*** Available data ***

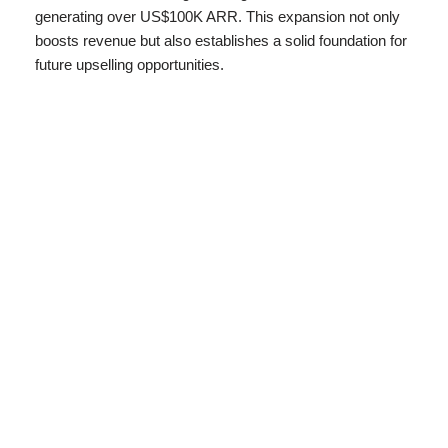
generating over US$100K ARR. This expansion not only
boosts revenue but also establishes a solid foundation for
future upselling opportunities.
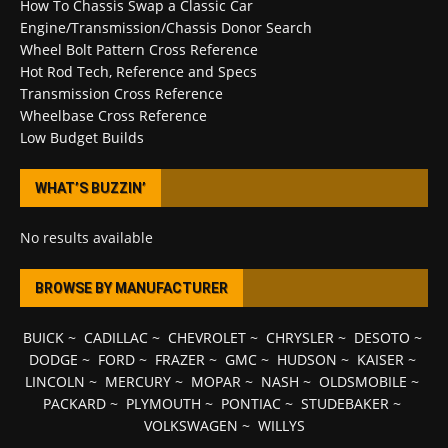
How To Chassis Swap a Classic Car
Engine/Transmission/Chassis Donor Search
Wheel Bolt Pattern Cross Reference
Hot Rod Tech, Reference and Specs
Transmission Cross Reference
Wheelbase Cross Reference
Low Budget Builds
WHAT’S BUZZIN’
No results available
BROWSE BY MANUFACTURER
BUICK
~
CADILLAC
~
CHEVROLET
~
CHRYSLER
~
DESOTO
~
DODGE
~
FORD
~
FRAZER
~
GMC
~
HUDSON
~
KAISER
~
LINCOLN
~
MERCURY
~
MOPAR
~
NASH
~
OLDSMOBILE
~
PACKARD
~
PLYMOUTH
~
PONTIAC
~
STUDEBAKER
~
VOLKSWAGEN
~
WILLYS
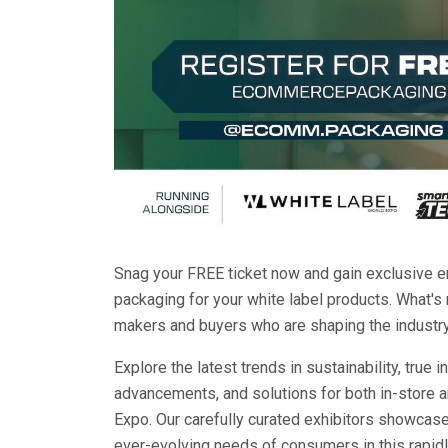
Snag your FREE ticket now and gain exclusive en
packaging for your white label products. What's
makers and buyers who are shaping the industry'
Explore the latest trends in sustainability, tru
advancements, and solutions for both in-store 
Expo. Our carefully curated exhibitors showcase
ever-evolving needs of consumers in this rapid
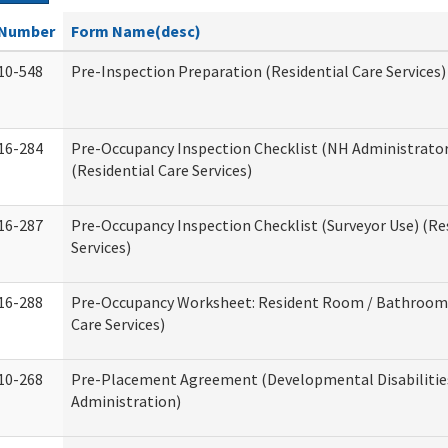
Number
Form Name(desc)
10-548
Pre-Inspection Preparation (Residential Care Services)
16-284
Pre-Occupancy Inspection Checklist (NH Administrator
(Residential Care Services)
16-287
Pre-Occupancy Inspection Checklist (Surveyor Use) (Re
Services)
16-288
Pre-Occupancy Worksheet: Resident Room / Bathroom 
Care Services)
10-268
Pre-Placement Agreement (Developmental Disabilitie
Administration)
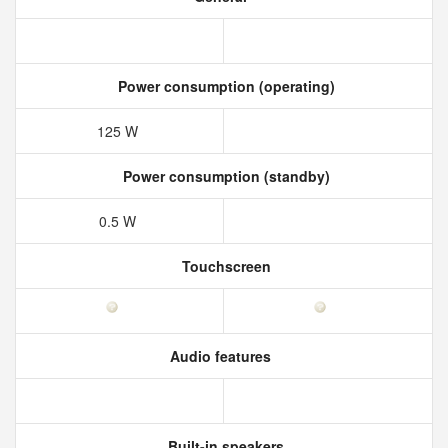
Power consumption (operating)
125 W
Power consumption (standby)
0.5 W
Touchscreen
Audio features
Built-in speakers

***
*** Available data ***

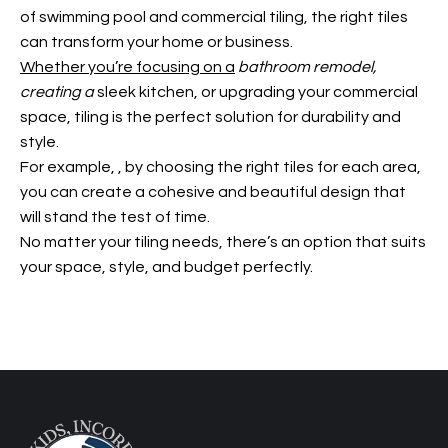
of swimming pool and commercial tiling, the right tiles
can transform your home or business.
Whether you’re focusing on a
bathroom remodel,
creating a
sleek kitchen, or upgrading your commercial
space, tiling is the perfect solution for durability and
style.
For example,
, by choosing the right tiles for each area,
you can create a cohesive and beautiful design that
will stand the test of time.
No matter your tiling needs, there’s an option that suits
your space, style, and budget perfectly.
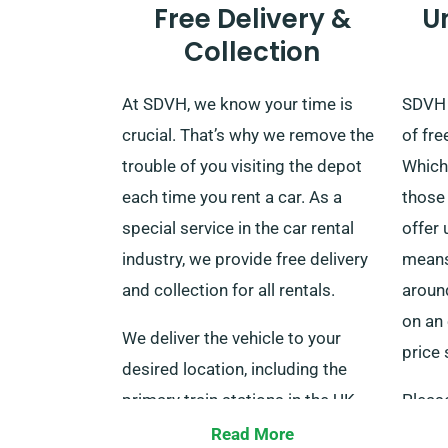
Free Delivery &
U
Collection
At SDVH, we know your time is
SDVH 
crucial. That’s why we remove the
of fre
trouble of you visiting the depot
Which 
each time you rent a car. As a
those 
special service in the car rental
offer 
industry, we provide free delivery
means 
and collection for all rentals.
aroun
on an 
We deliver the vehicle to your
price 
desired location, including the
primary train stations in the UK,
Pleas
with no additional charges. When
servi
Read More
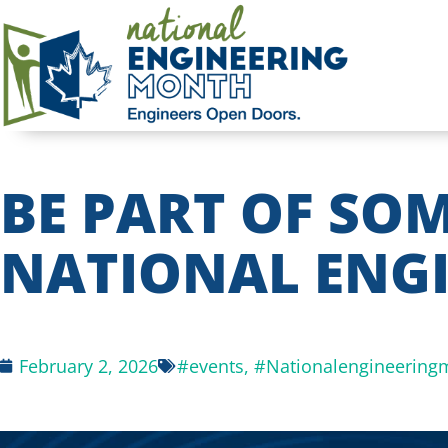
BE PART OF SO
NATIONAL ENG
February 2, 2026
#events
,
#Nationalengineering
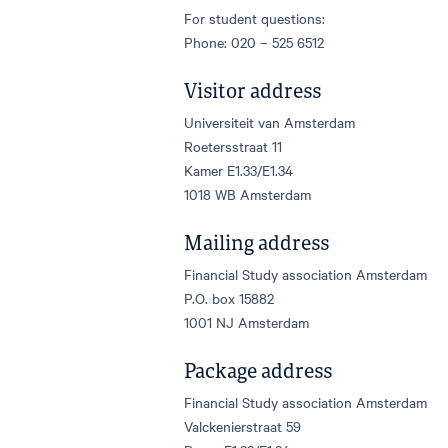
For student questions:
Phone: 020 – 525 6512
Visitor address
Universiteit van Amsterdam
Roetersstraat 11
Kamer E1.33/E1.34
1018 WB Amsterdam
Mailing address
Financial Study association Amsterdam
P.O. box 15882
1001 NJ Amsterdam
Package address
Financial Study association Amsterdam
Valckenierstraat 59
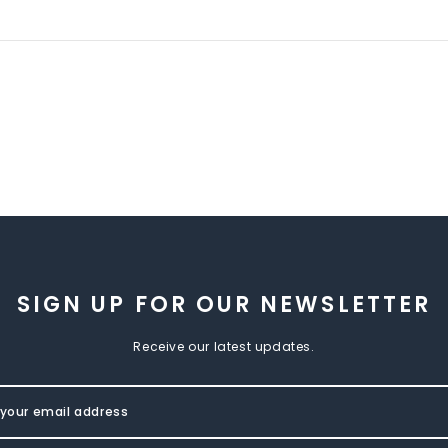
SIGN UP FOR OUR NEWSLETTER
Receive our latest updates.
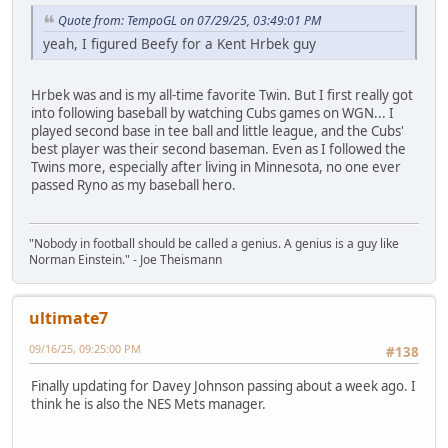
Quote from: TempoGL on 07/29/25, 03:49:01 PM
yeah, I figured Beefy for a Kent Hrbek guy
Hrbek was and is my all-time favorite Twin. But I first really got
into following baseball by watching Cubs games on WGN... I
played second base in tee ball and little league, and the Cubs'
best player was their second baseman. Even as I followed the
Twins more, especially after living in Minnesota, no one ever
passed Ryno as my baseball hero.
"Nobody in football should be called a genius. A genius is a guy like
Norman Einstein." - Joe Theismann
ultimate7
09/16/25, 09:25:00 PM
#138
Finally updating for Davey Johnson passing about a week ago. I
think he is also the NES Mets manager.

***

■ About this exercise:
Reproduce the entries above exactly, but only the lines between the line holding "played second base" and the line holding "think he is also the NES Mets manager.", inclusive.

■ Response to this exercise:
played second base in tee ball and little league, and the Cubs'
best player was their second baseman. Even as I followed the
Twins more, especially after living in Minnesota, no one ever
passed Ryno as my baseball hero.
"Nobody in football should be called a genius. A genius is a guy like
Norman Einstein." - Joe Theismann
ultimate7
09/16/25, 09:25:00 PM
#138
Finally updating for Davey Johnson passing about a week ago. I
think he is also the NES Mets manager.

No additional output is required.